__Directions__.
Show each line of the data below that has the string "CROSS" in it.

(Beginning of Exercise data)

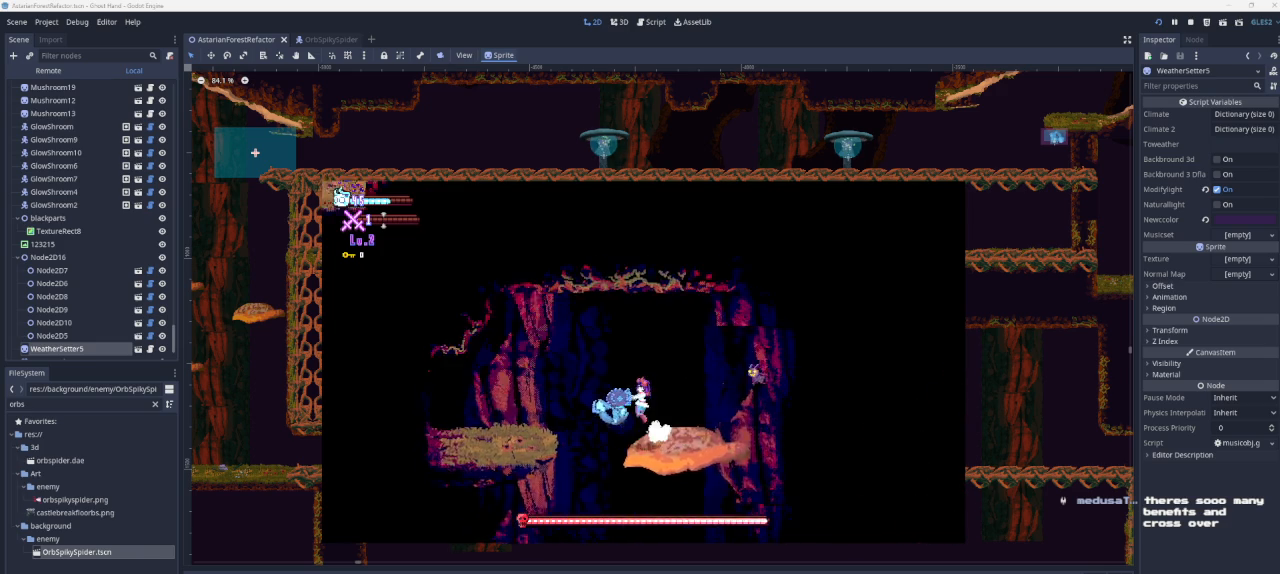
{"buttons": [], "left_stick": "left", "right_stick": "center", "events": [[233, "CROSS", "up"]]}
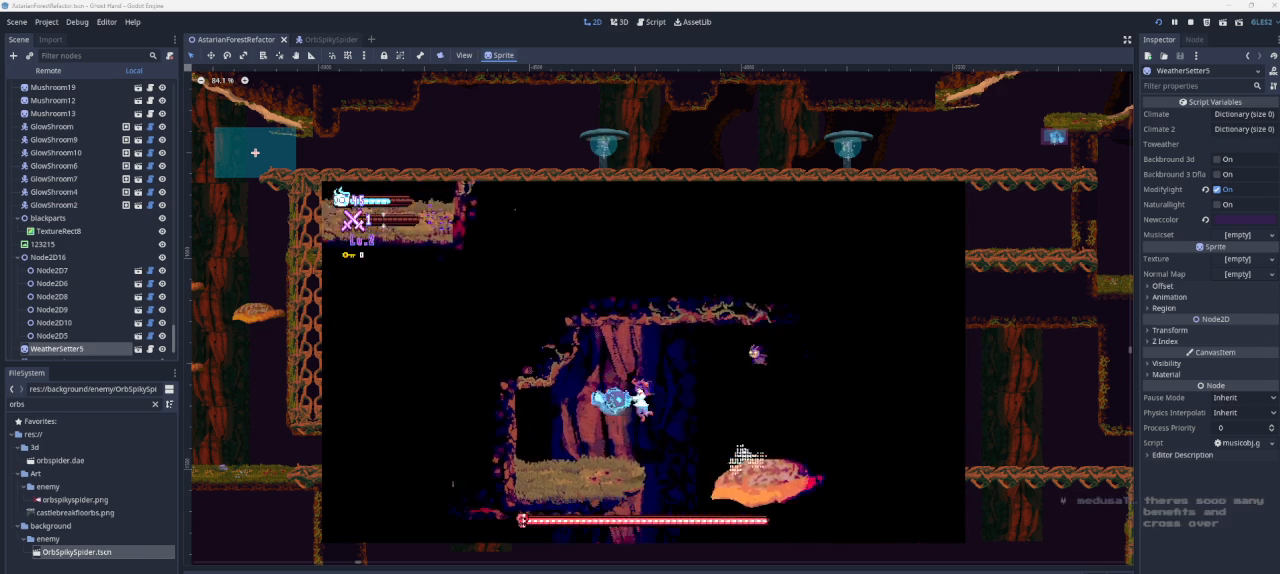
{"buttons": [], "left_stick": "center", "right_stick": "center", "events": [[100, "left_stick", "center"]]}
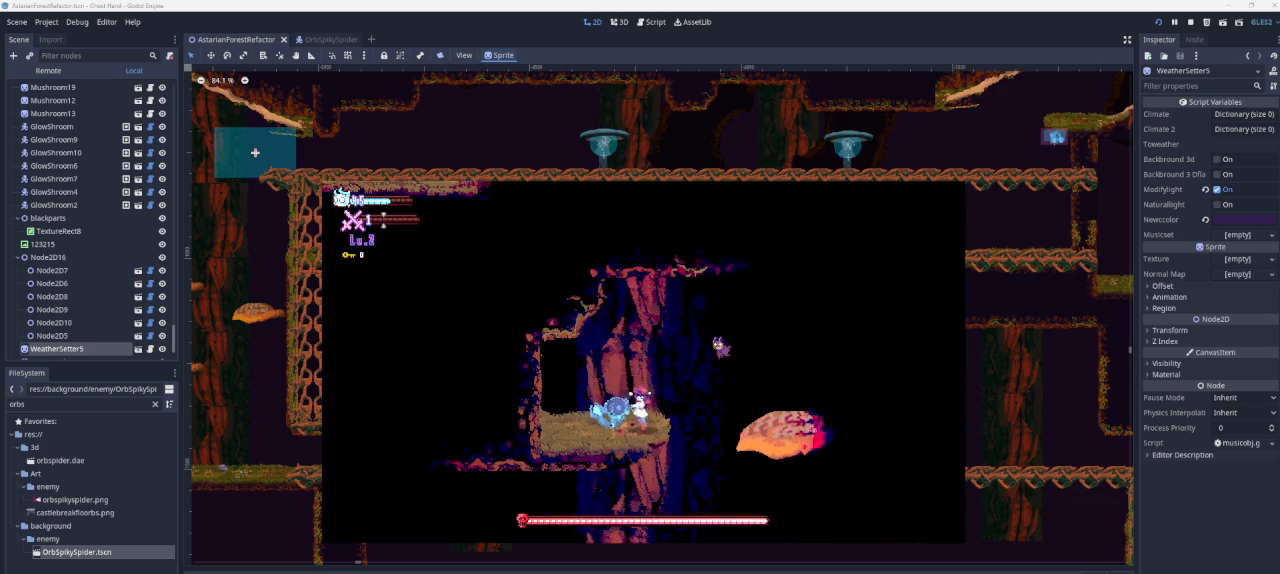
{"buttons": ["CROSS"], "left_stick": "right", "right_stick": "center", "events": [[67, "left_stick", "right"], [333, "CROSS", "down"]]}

(End of Exercise data)

__Solution__.
{"buttons": [], "left_stick": "left", "right_stick": "center", "events": [[233, "CROSS", "up"]]}
{"buttons": ["CROSS"], "left_stick": "right", "right_stick": "center", "events": [[67, "left_stick", "right"], [333, "CROSS", "down"]]}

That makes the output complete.